The Fed raised interest rates by 25 bps in March, May, and July 2023. Fitch expects one more hike to 5.5 per cent-5.75 per cent by September. The resilience of the economy and the labor ma­r­ket are complicating the goal of bringing inflation towards its 2 per cent target.

What implications the move may have?

The rating cut by Fitch may increase the borrowing cost for the government, and, in turn, expand the fiscal deficit, ahead of the US presidential election in 2024. As ratings by the agency are widely followed globally for investments, the latest move may impact confidence in the US economy and make it a bit difficult for businesses to raise capital. Also, as witnes­sed globally, the downgrade could lead to increased volatility in the financial markets.
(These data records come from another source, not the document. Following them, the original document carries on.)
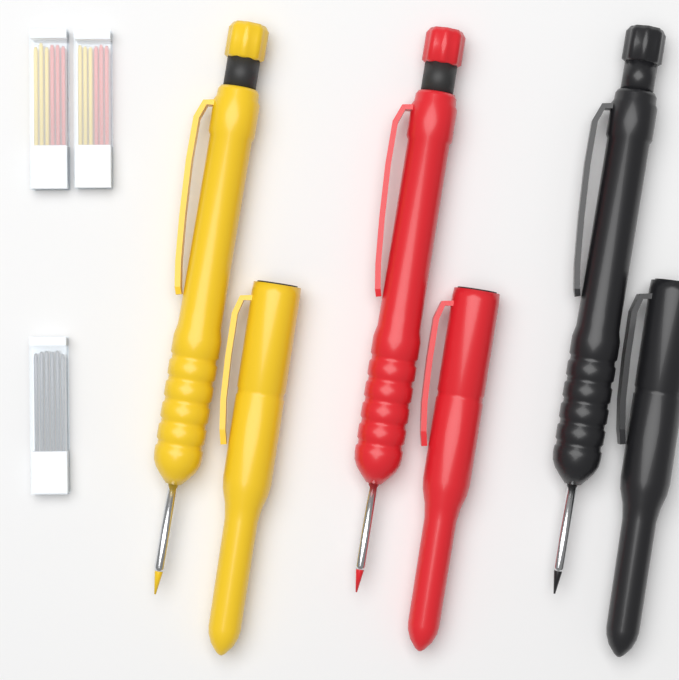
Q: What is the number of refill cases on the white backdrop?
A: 3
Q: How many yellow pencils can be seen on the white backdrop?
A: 2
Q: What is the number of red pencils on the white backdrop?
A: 2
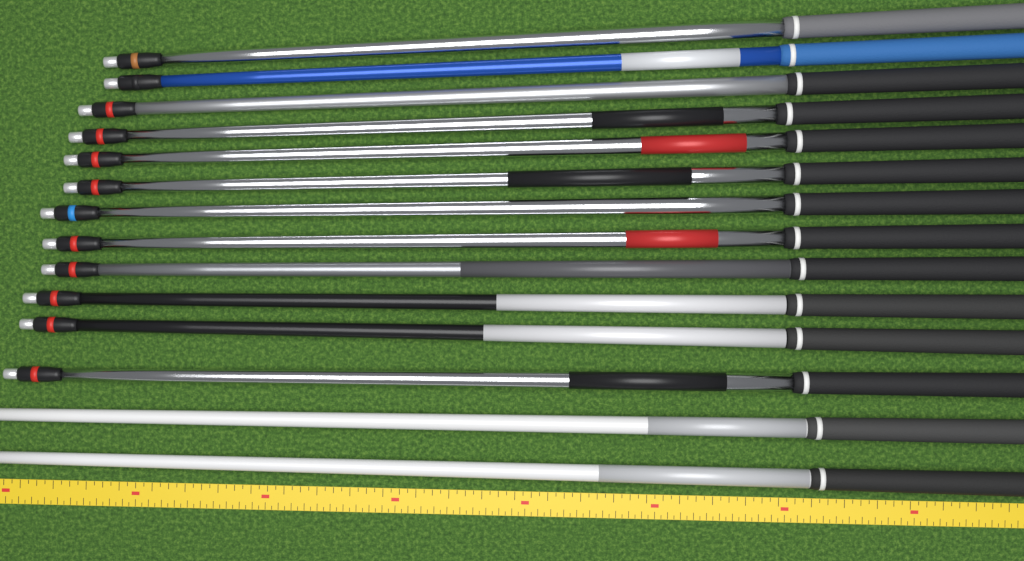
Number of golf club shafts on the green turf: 14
Will the rating cut hurt the reputation of the US economy?

According to analysts, the move shows the harm caused to the US by repeated rounds of contentious debate over the debt ceiling. “This basically tells you the US government's spending is a problem,” said Steven Ricchiuto, US chief economist at Mizuho Securities USA. A Moody’s Analytics report had said that a downgrade of Treasury debt would set off a cascade of credit implications and downgrades on the debt of many other institutions.
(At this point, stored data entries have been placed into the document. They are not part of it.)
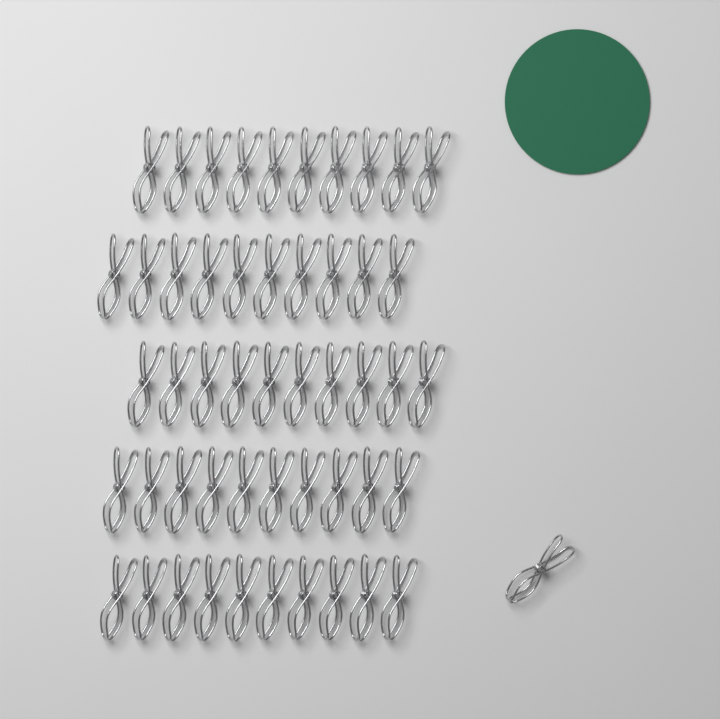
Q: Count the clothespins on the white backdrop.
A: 51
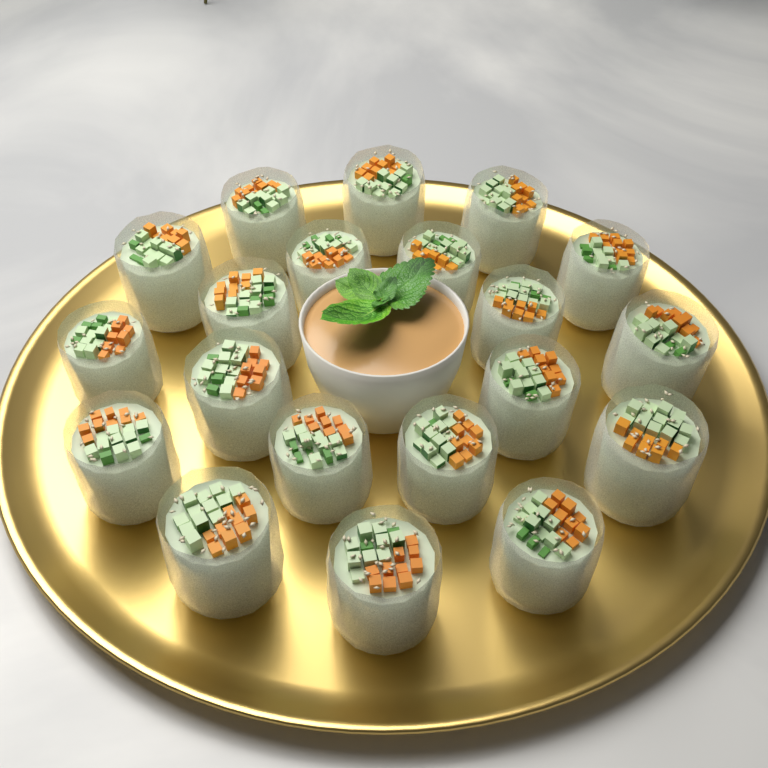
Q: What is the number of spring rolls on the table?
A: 20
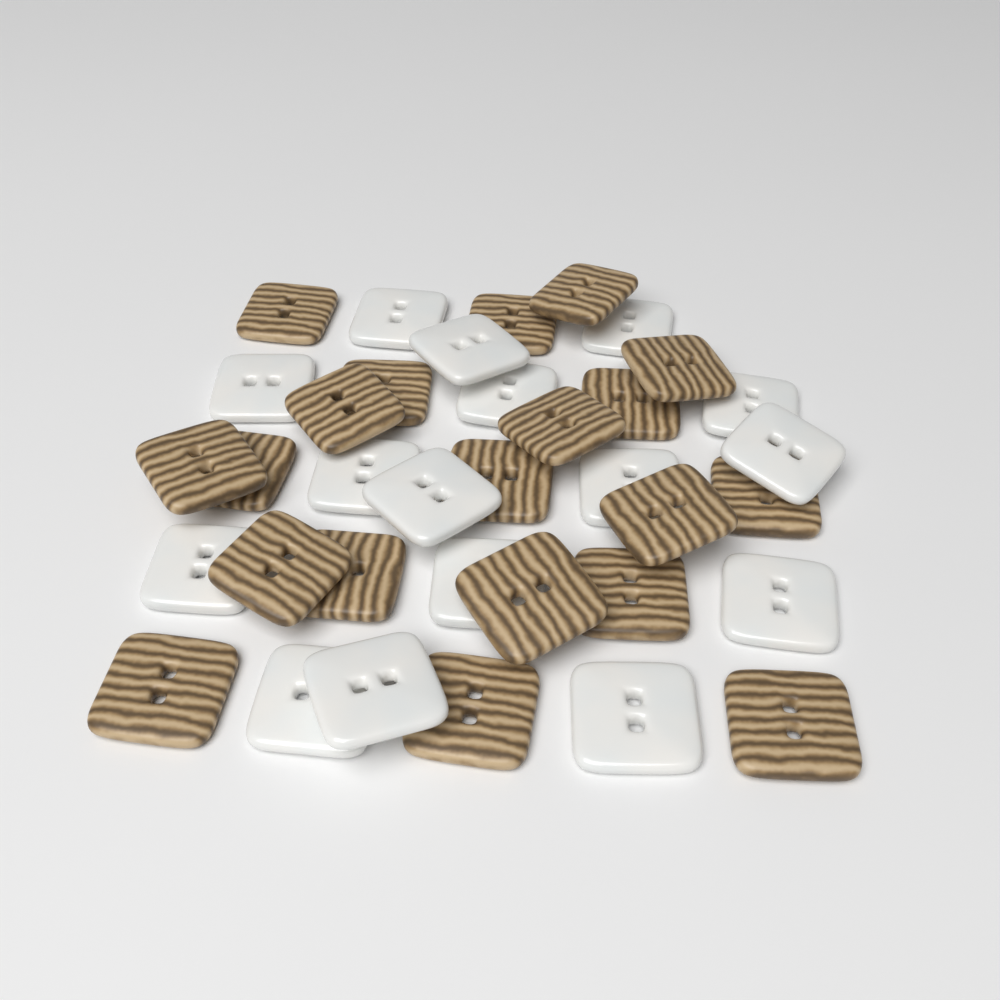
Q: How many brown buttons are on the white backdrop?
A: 20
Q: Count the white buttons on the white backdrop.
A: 16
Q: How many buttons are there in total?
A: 36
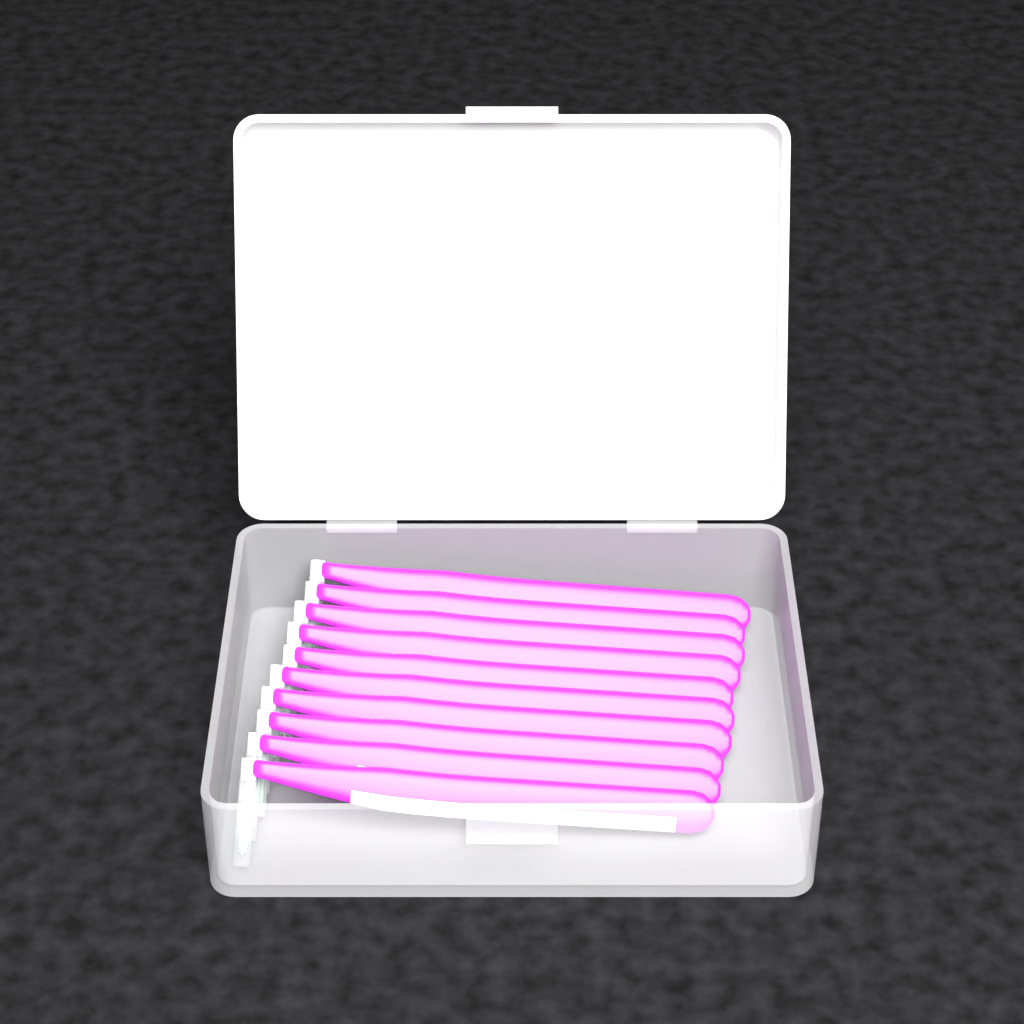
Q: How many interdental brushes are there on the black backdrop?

What happened in 2011 when S&P cut the top AAA rating by a notch?

In view of a debt ceiling crisis in 2011, Standard & Poor's cited political polarisation and insufficient steps to right the nation's fiscal outlook. Its US credit rating is still AA+ — the second highest. After that downgrade, US stocks tumbled and the impact of the rating cut was then felt across global stock markets.